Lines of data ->
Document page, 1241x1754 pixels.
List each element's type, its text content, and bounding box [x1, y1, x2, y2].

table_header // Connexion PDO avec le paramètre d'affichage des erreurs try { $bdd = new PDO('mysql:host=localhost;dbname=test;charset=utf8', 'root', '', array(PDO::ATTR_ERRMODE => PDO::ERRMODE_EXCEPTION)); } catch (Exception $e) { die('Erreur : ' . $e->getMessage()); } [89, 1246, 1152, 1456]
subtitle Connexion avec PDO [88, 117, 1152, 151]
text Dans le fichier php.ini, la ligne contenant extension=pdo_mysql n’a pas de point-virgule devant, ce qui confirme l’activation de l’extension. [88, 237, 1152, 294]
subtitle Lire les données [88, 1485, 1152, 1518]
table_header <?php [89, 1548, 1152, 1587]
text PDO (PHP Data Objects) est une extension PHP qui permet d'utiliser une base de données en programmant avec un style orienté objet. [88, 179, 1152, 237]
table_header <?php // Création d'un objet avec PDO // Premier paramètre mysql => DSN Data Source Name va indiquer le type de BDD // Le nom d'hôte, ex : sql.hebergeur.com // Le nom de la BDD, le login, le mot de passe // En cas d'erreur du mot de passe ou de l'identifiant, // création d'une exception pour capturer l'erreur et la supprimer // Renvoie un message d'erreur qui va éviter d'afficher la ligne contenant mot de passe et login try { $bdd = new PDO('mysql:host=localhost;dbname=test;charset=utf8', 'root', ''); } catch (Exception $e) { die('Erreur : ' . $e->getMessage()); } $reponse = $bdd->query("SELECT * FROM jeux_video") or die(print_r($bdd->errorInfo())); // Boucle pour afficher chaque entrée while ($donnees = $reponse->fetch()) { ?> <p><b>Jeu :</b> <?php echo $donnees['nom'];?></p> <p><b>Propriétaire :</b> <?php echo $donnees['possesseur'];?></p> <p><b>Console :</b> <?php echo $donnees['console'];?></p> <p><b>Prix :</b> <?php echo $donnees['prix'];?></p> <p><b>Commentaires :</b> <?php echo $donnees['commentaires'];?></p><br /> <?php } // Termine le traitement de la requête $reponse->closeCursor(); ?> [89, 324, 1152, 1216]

Directive -> Can you edit the data above so that "Lire les données" reads "Récupérer les données" and every other line stays the same?

Result of the task ->
Document page, 1241x1754 pixels.
List each element's type, its text content, and bounding box [x1, y1, x2, y2].

table_header // Connexion PDO avec le paramètre d'affichage des erreurs try { $bdd = new PDO('mysql:host=localhost;dbname=test;charset=utf8', 'root', '', array(PDO::ATTR_ERRMODE => PDO::ERRMODE_EXCEPTION)); } catch (Exception $e) { die('Erreur : ' . $e->getMessage()); } [89, 1246, 1152, 1456]
subtitle Connexion avec PDO [88, 117, 1152, 151]
text Dans le fichier php.ini, la ligne contenant extension=pdo_mysql n’a pas de point-virgule devant, ce qui confirme l’activation de l’extension. [88, 237, 1152, 294]
subtitle Récupérer les données [88, 1485, 1152, 1518]
table_header <?php [89, 1548, 1152, 1587]
text PDO (PHP Data Objects) est une extension PHP qui permet d'utiliser une base de données en programmant avec un style orienté objet. [88, 179, 1152, 237]
table_header <?php // Création d'un objet avec PDO // Premier paramètre mysql => DSN Data Source Name va indiquer le type de BDD // Le nom d'hôte, ex : sql.hebergeur.com // Le nom de la BDD, le login, le mot de passe // En cas d'erreur du mot de passe ou de l'identifiant, // création d'une exception pour capturer l'erreur et la supprimer // Renvoie un message d'erreur qui va éviter d'afficher la ligne contenant mot de passe et login try { $bdd = new PDO('mysql:host=localhost;dbname=test;charset=utf8', 'root', ''); } catch (Exception $e) { die('Erreur : ' . $e->getMessage()); } $reponse = $bdd->query("SELECT * FROM jeux_video") or die(print_r($bdd->errorInfo())); // Boucle pour afficher chaque entrée while ($donnees = $reponse->fetch()) { ?> <p><b>Jeu :</b> <?php echo $donnees['nom'];?></p> <p><b>Propriétaire :</b> <?php echo $donnees['possesseur'];?></p> <p><b>Console :</b> <?php echo $donnees['console'];?></p> <p><b>Prix :</b> <?php echo $donnees['prix'];?></p> <p><b>Commentaires :</b> <?php echo $donnees['commentaires'];?></p><br /> <?php } // Termine le traitement de la requête $reponse->closeCursor(); ?> [89, 324, 1152, 1216]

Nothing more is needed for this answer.